Potential issues with adviser networks and so-called ‘vertically integrated’ firms, which house both distribution arms and product providers, were also raised in the paper.

The FCA noted that where adviser networks may make funds available exclusively to financial advisers who are part of the adviser network, these networks have a commercial interest in promoting their own funds, as the network generates revenue from the investors that choose the in-house fund or portfolio. 

How rigorous adviser networks are in selecting the fund managers that manage in-house fund of funds, whether the additional fee in a fund of fund arrangement represents value for money, and how the use of restricted investment solutions affects advisers’ advice were all flagged as potential issues in this area.

“For example, an adviser that is part of a network could be more inclined to pick a fund by relying on the network’s due diligence,” the FCA paper stated.

Model portfolios were another area where the FCA pointed to potential risks.

One of these risks was comparability, is that the huge selection and variability of types of model portfolios makes it difficult for investors and advisers to compare them. 

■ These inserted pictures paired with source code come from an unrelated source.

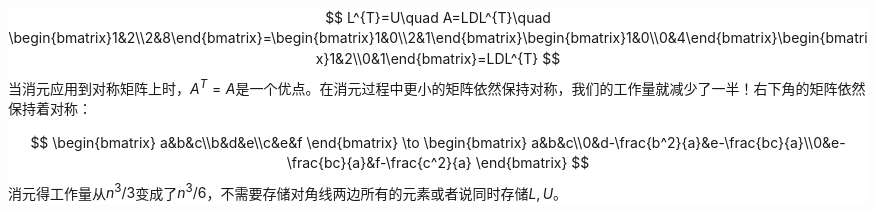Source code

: $$
L^{T}=U\quad A=LDL^{T}\quad \begin{bmatrix}1&2\\2&8\end{bmatrix}=\begin{bmatrix}1&0\\2&1\end{bmatrix}\begin{bmatrix}1&0\\0&4\end{bmatrix}\begin{bmatrix}1&2\\0&1\end{bmatrix}=LDL^{T}
$$
当消元应用到对称矩阵上时，$A^{T}=A$是一个优点。在消元过程中更小的矩阵依然保持对称，我们的工作量就减少了一半！右下角的矩阵依然保持着对称：

$$
\begin{bmatrix}
a&b&c\\b&d&e\\c&e&f
\end{bmatrix}
\to
\begin{bmatrix}
a&b&c\\0&d-\frac{b^2}{a}&e-\frac{bc}{a}\\0&e-\frac{bc}{a}&f-\frac{c^2}{a}
\end{bmatrix}
$$
消元得工作量从$n^3/3$变成了$n^3/6$，不需要存储对角线两边所有的元素或者说同时存储$L,U$。

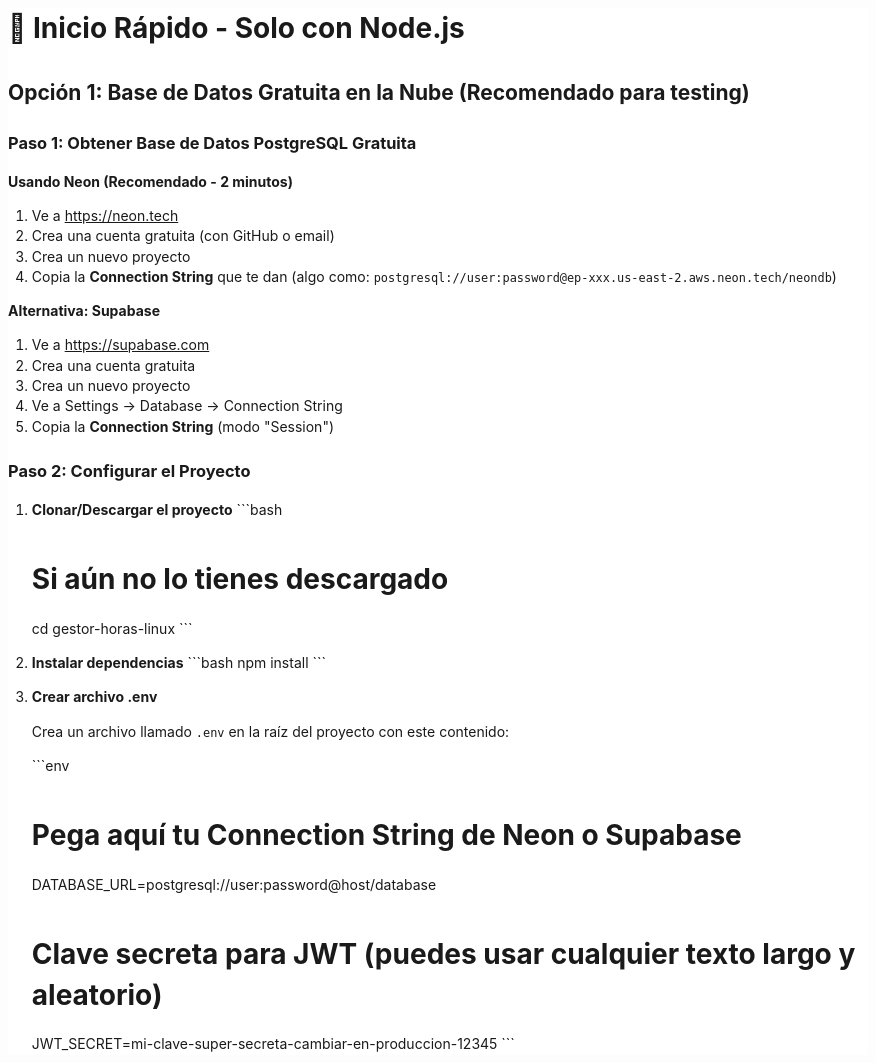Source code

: # 🚀 Inicio Rápido - Solo con Node.js

## Opción 1: Base de Datos Gratuita en la Nube (Recomendado para testing)

### Paso 1: Obtener Base de Datos PostgreSQL Gratuita

**Usando Neon (Recomendado - 2 minutos)**

1. Ve a https://neon.tech
2. Crea una cuenta gratuita (con GitHub o email)
3. Crea un nuevo proyecto
4. Copia la **Connection String** que te dan (algo como: `postgresql://user:password@ep-xxx.us-east-2.aws.neon.tech/neondb`)

**Alternativa: Supabase**

1. Ve a https://supabase.com
2. Crea una cuenta gratuita
3. Crea un nuevo proyecto
4. Ve a Settings → Database → Connection String
5. Copia la **Connection String** (modo "Session")

### Paso 2: Configurar el Proyecto

1. **Clonar/Descargar el proyecto**
   \`\`\`bash
   # Si aún no lo tienes descargado
   cd gestor-horas-linux
   \`\`\`

2. **Instalar dependencias**
   \`\`\`bash
   npm install
   \`\`\`

3. **Crear archivo .env**
   
   Crea un archivo llamado `.env` en la raíz del proyecto con este contenido:
   
   \`\`\`env
   # Pega aquí tu Connection String de Neon o Supabase
   DATABASE_URL=postgresql://user:password@host/database
   
   # Clave secreta para JWT (puedes usar cualquier texto largo y aleatorio)
   JWT_SECRET=mi-clave-super-secreta-cambiar-en-produccion-12345
   \`\`\`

According to the paper, one adviser firm the FCA spoke to pointed out that, while model portfolios can benefit consumers, it is difficult to compare and analyse performance of different types of model portfolios. 

Choice of asset managers was another issue flagged by the regulator.

The growth of model portfolios could make it difficult for asset managers to access routes to market if the designers of the model portfolio only choose between a limited range of fund managers or include their own asset management as part of the portfolio, the FCA paper stated.